Ah great: a nature gone wild movie from before the CG-era. A movie so heavily based upon Jaws it blatantly rips off the musical cues introducing the Shark using it here for a mutated Alligator living in the sewers under Chicago. Only Robert Forster and his receding hair line can stop this enormous beast! Of course he’s aided by a smart and sexy herpetologist (reptile expert) with a great set of brains and tits.
In Alligator one of nature’s most ferocious killers which has been around since the age of the dinosaur is turned into a domestic pet for a young girl who would later turn out to be said sexy herpetologist. She gets this pet from her parents after visiting an alligator show where somebody was just mauled on by one of the animals; parenting done right. But once home it doesn’t take too long for dad to take the alligator out its alligator-unfriendly terrarium and flush it down the toilet where it eventually ends up in the sewer. Since Alligators need sunlight it was destined to die were it not for the fact that someone just so happens to dump dead dogs nearby that have been used for animal testing. These dogs are filled with a growth hormone making the alligator becomes huge over the course of the next 12 years. When sewer workers start to go missing and body parts are surfacing officer David Madison (Forster) is put on the case.

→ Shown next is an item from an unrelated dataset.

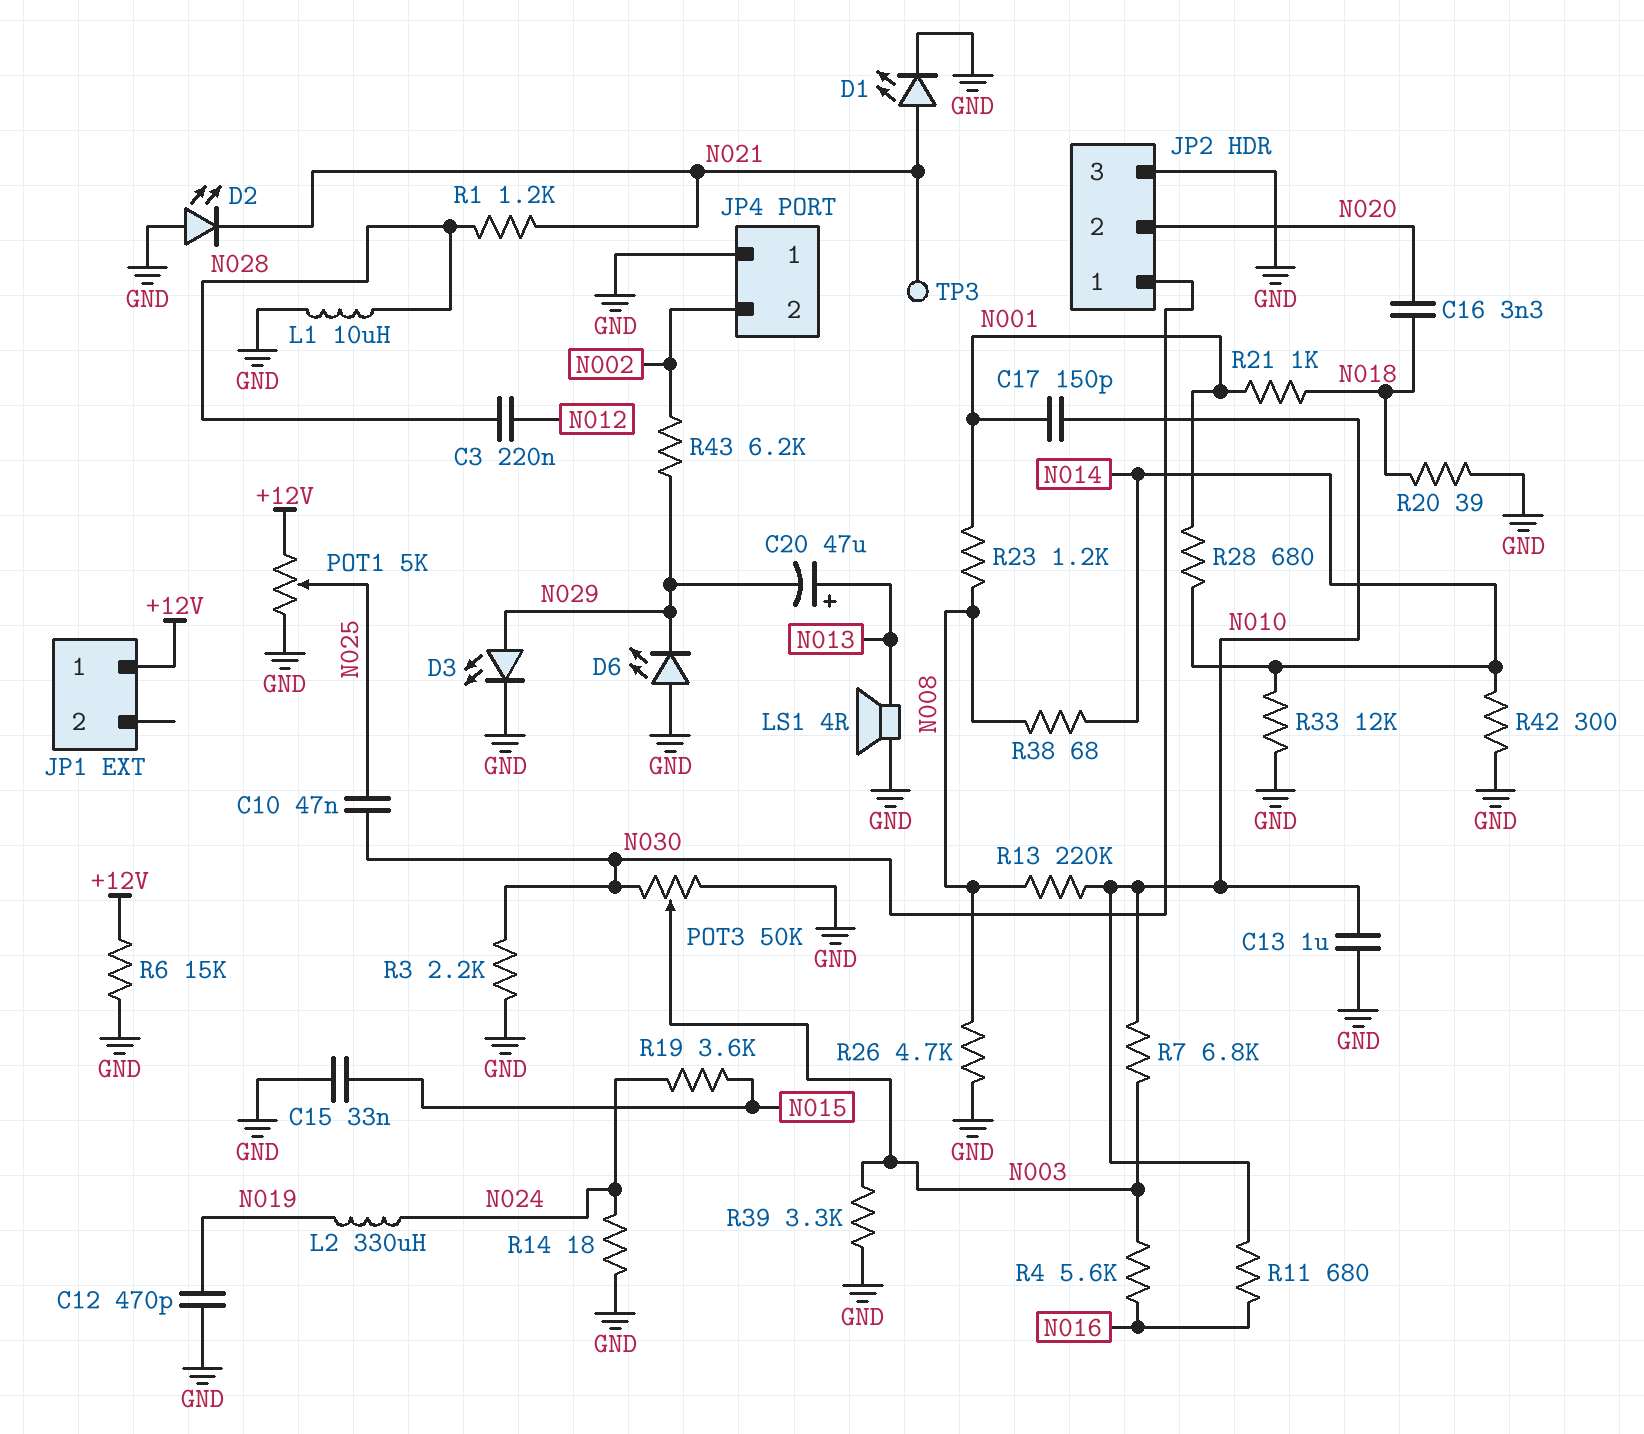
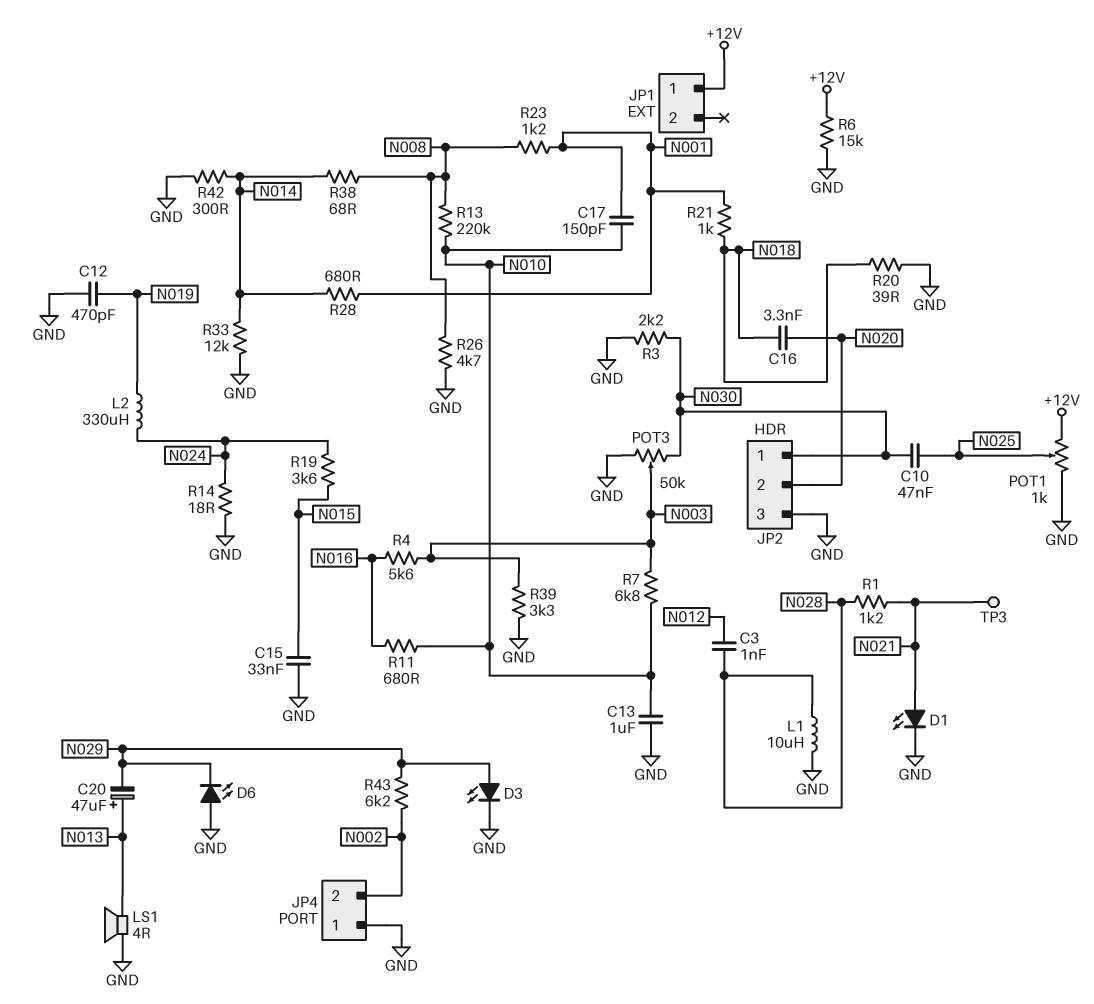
C3: 220nF (N012, N028) -> 1nF (N012, N028)
D2: LED (A GND, K N021) -> none
POT1: 5k (+12V, GND, wiper N025) -> 1k (+12V, GND, wiper N025)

Alligator can’t be taken seriously too much. I mean, for the majority of the time it’s located in the standard absurdly spacious movie sewers; sewers that are so big people can easily walk around in them even though they were originally designed to just transport water and feces. A classic movie trope belonging together with the large air-vents and the sinister subway tunnels with all kinds of side exits leading into underground mazes. To create a giant Alligator they have a real one walking around on miniature sets and a an animatronic that isn’t really able to walk, so most of the time it’s just the head that we see eating people. Also this nature gone wild movie features an animal with an agenda as it one point goes to a party of the CEO of the company responsible for the mutated animals he’s been feeding on all these years. Despite the shoddy and dated effects it still surpasses the CG-filled monster movies released by SyFy and The Asylum.
Another fun thing is how a seemingly enormous alligator can just go around and disappear. Sure, it’s more plausible than Godzilla’s disappearing acts in the 1998 movie but still, somehow he can hide out in dark alleys under a lot of trash and other junk and be totally invisible.
Alligator is not without a bite though. At one point it even mauls on a 10 year old boy in one of the movie’s more ferocious and surprising moments.
The movie has a lot of standard plot devices like the cop put on suspension because he’s too stubborn to listen to anybody and has this crazy story about a giant alligator he keeps rambling on about. The woman of science/biology who turns out to be a hot babe and a love interest. The only surprising addition to the story is the inclusion of a big game hunter played by Henry Silva. He hams it up and plays his role mostly for laughs.
Alligator is a fun, though a typical 80’s man vs nature movie. It has its moments but is by no means a classic. Still, it’s way better than most cheap schlock that’s released today.